Queueing GBIF download requests

We have an R client for GBIF (Global Biodiversity Information Facility) http://www.gbif.org/ called rgbif
https://github.com/ropensci/rgbif

One set of functions in the package interacts with GBIFs download service http://www.gbif.org/developer/occurrence#download - See the rgbif functions prefixed with occ_download

One issue users may run in to is that GBIF limits each user to 3 concurrent (at the same time) download requests. You can kick off a download request with rgbif with occ_download. One solution is to manually wait for your first 3 requests to finish, then do the next 3 and so on.

BUT, this is programming, so we can do better right?

I wrote a little function that tries to help users that need to submit lots of download requests to do so without having to do each set of 3 manually.

gbif_queue <- function(...) {
  reqs <- lazyeval::lazy_dots(...)
  results <- list()
  groups <- split(reqs, ceiling(seq_along(reqs)/3))

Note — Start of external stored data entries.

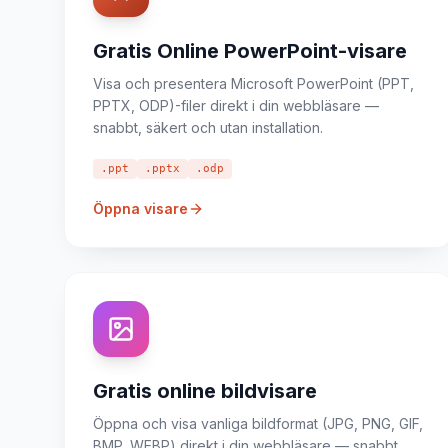
Gratis Online PowerPoint-visare
Visa och presentera Microsoft PowerPoint (PPT,
PPTX, ODP)-filer direkt i din webbläsare —
snabbt, säkert och utan installation.
.ppt
.pptx
.odp
Öppna visare
Gratis online bildvisare
Öppna och visa vanliga bildformat (JPG, PNG, GIF,
BMP, WEBP) direkt i din webbläsare — snabbt,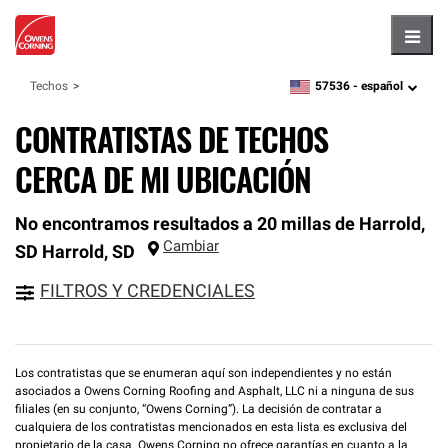
Hambu
57536 -
español
Techos
zipcode,
language
CONTRATISTAS DE TECHOS
CERCA DE MI UBICACIÓN
No encontramos resultados a 20 millas de Harrold,
Cambiar
SD
Harrold
,
SD
FILTROS Y CREDENCIALES
Los contratistas que se enumeran aquí son independientes y no están
asociados a Owens Corning Roofing and Asphalt, LLC ni a ninguna de sus
filiales (en su conjunto, “Owens Corning”). La decisión de contratar a
cualquiera de los contratistas mencionados en esta lista es exclusiva del
propietario de la casa. Owens Corning no ofrece garantías en cuanto a la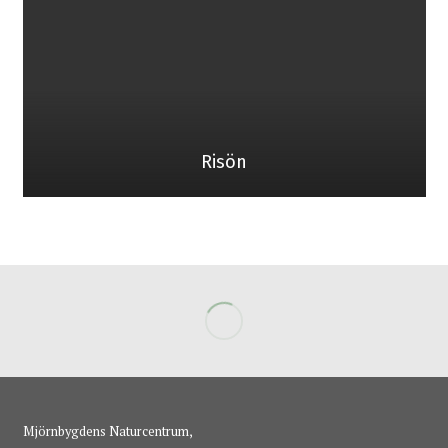
Risön
Mjörnbygdens Naturcentrum,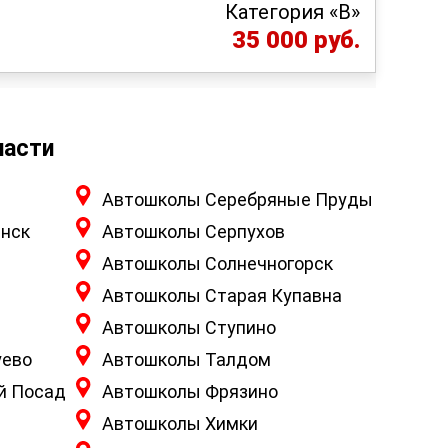
Категория «B»
35 000 руб.
ласти
Автошколы Серебряные Пруды
нск
Автошколы Серпухов
Автошколы Солнечногорск
Автошколы Старая Купавна
Автошколы Ступино
уево
Автошколы Талдом
й Посад
Автошколы Фрязино
Автошколы Химки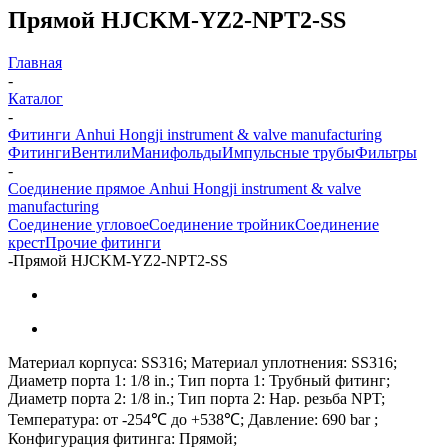
Прямой HJCKM-YZ2-NPT2-SS
Главная
-
Каталог
-
Фитинги Anhui Hongji instrument & valve manufacturing
Фитинги
Вентили
Манифольды
Импульсные трубы
Фильтры
-
Соединение прямое Anhui Hongji instrument & valve
manufacturing
Соединение угловое
Соединение тройник
Соединение
крест
Прочие фитинги
-
Прямой HJCKM-YZ2-NPT2-SS
Материал корпуса: SS316; Материал уплотнения: SS316;
Диаметр порта 1: 1/8 in.; Тип порта 1: Трубный фитинг;
Диаметр порта 2: 1/8 in.; Тип порта 2: Нар. резьба NPT;
Температура: от -254℃ до +538℃; Давление: 690 bar ;
Конфигурация фитинга: Прямой;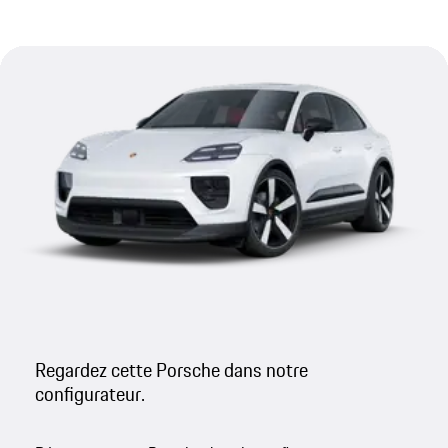
Regardez cette Porsche dans notre
configurateur.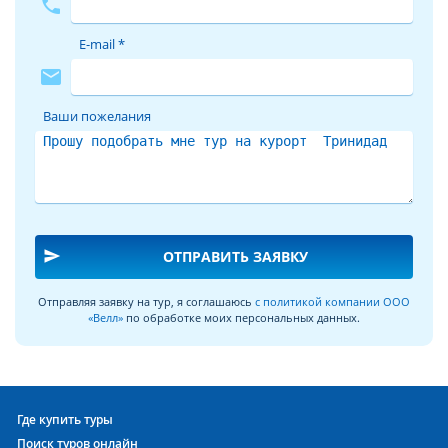
phone
E-mail *
mail
Ваши пожелания
send
ОТПРАВИТЬ ЗАЯВКУ
Отправляя заявку на тур, я соглашаюсь
с политикой компании ООО
«Велл»
по обработке моих персональных данных.
Где купить туры
Поиск туров онлайн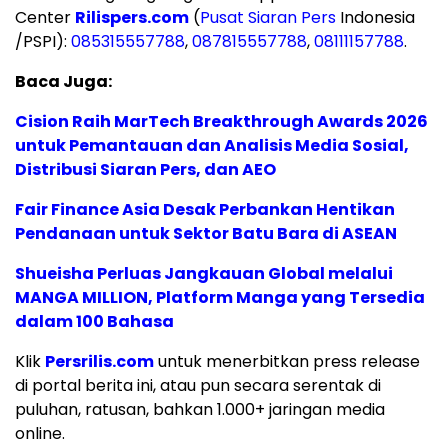
Center
Rilispers.com
(
Pusat Siaran Pers
Indonesia
/PSPI):
085315557788
,
087815557788
,
08111157788
.
Baca Juga:
Cision Raih MarTech Breakthrough Awards 2026
untuk Pemantauan dan Analisis Media Sosial,
Distribusi Siaran Pers, dan AEO
Fair Finance Asia Desak Perbankan Hentikan
Pendanaan untuk Sektor Batu Bara di ASEAN
Shueisha Perluas Jangkauan Global melalui
MANGA MILLION, Platform Manga yang Tersedia
dalam 100 Bahasa
Klik
Persrilis.com
untuk menerbitkan press release
di portal berita ini, atau pun secara serentak di
puluhan, ratusan, bahkan 1.000+ jaringan media
online.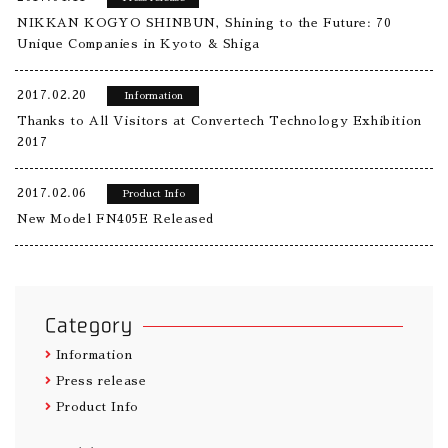
NIKKAN KOGYO SHINBUN, Shining to the Future: 70
Unique Companies in Kyoto & Shiga
2017.02.20
Information
Thanks to All Visitors at Convertech Technology Exhibition
2017
2017.02.06
Product Info
New Model FN405E Released
Category
Information
Press release
Product Info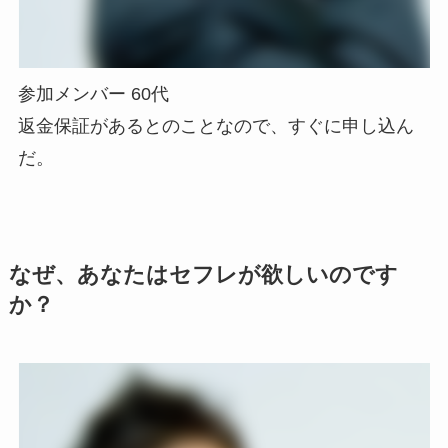
参加メンバー 60代
返金保証があるとのことなので、すぐに申し込ん
だ。
なぜ、あなたはセフレが欲しいのです
か？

  for (i in seq_along(groups)) {
    cat("running group of three: ", i)
    res <- lapply(groups[[i]], function(w) {
      tmp <- tryCatch(lazyeval::lazy_eval(w), error = function(e) e)
      if (inherits(tmp, "error")) {
        "http request error"
      } else {
        tmp
      }
    })

    # filter out errors
    res_noerrors <- Filter(function(x) inherits(x, "occ_download"), res)
    still_running <- TRUE
    while (still_running) {
      metas <- lapply(res_noerrors, occ_download_meta)
      status <- vapply(metas, "[[", "", "status", USE.NAMES = FALSE)
      still_running <- !all(tolower(status) %in% c('succeeded', 'killed'))
      Sys.sleep(2)
    }
    results[[i]] <- res
  }

  results <- unlist(results, recursive = FALSE)

  return(results)
}

Let’s use it:

library(rgbif)
library(lazyeval)

output <- gbif_queue(
  occ_download('taxonKey = 3119195', "year = 1976"),
  occ_download('taxonKey = 3119195', "year = 2001"),
  occ_download('taxonKey = 3119195', "year = 2001", "month <= 8"),
  occ_download('taxonKey = 5229208', "year = 2011"),
  occ_download('taxonKey = 2480946', "year = 2015"),
  occ_download("country = NZ", "year = 1999", "month = 3"),
  occ_download("catalogNumber = Bird.27847588", "year = 1998", "month = 2")
)

The object output is a list of occ_download class objects, that returned from the function occ_download. The output means that all those requests you submitted are ready, and you can download them. You can pass all through a lapply like thing, e.g.,

lapply(output, occ_download_get)

The gbif_queue function is bound to be buggy and may need features (e.g., optionally download requests to your machine once they are ready within the function)

Thoughts? Does it work for you?